The man threw a blade—not a physical one, but a compressed spatial cut. The moment it left his hand, it vanished—and reappeared beside my head. I twisted aside again, the blade passing so close I could feel the static burn on my cheek.

Distortion magic. Continuous, auto-locked teleportation path. Great.

He threw another. Then another. Each appeared wherever I moved, his rhythm tightening like a net.

I blurred, shifting across the room in afterimages. The sound of my boots scraping stone echoed like thunder.

He frowned. "You're not even using aura."

"Why bother?" I replied. "You are just destroying the walls."

For a moment, his expression almost cracked into irritation. Then he sighed, muttering something under his breath.

"Let's end this. You don't even want to fight."

He swept his arm once—and half a dozen spatial slashes bloomed outward, not toward me this time, but horizontally, cutting through the remaining cultists' bodies.

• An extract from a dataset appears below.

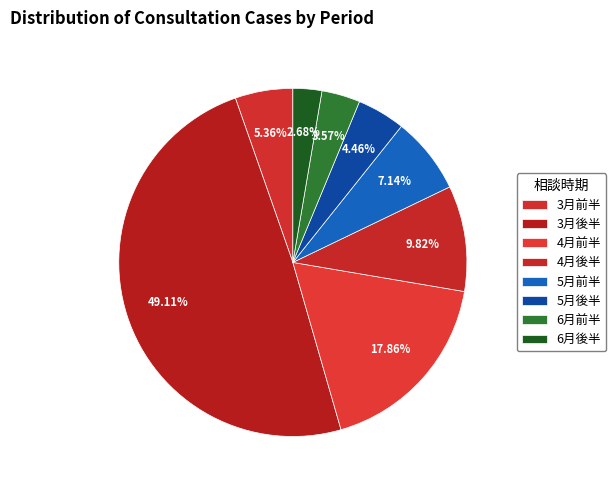

How many segments does this pie chart have?

8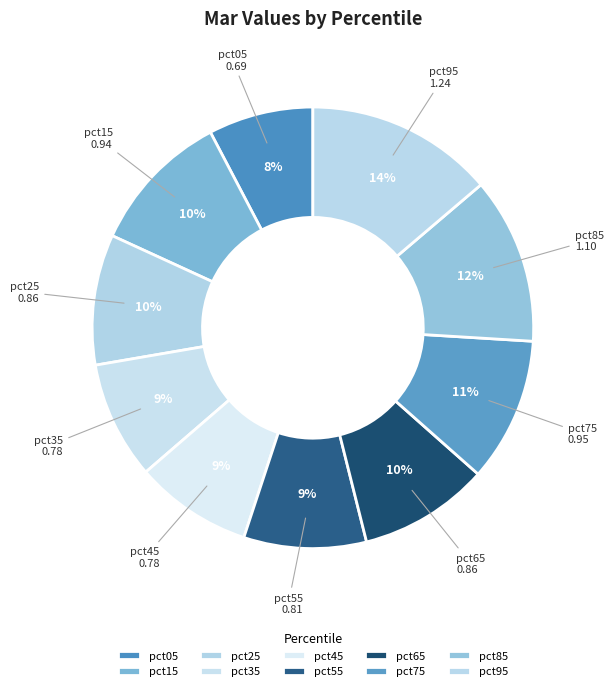

Do pct05 and pct15 together represent more than half of the pie?

No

The room filled with the metallic tang of blood.

The man exhaled, aura erupting around him—a blinding, white distortion shimmer. This went on for a minute. Then, for a heartbeat, the entire chamber warped, edges trembling like glass about to shatter.

And then—he was gone.

Teleported—erased from the coordinates.

I stood alone again.

For a while, I just listened to the silence. The air still carried faint spatial hums where the distortions had torn through reality.

"Well…" I dusted my clothes off. "That's going to be annoying to investigate for whoever comes from the academy."

A last glance at the broken runes, and I turned toward the exit. My senses still buzzed faintly, but nothing else approached.

I teleported away too.

My destination?

My inn.

A bed, a cup of tea, and preferably no more lunatics with space magic.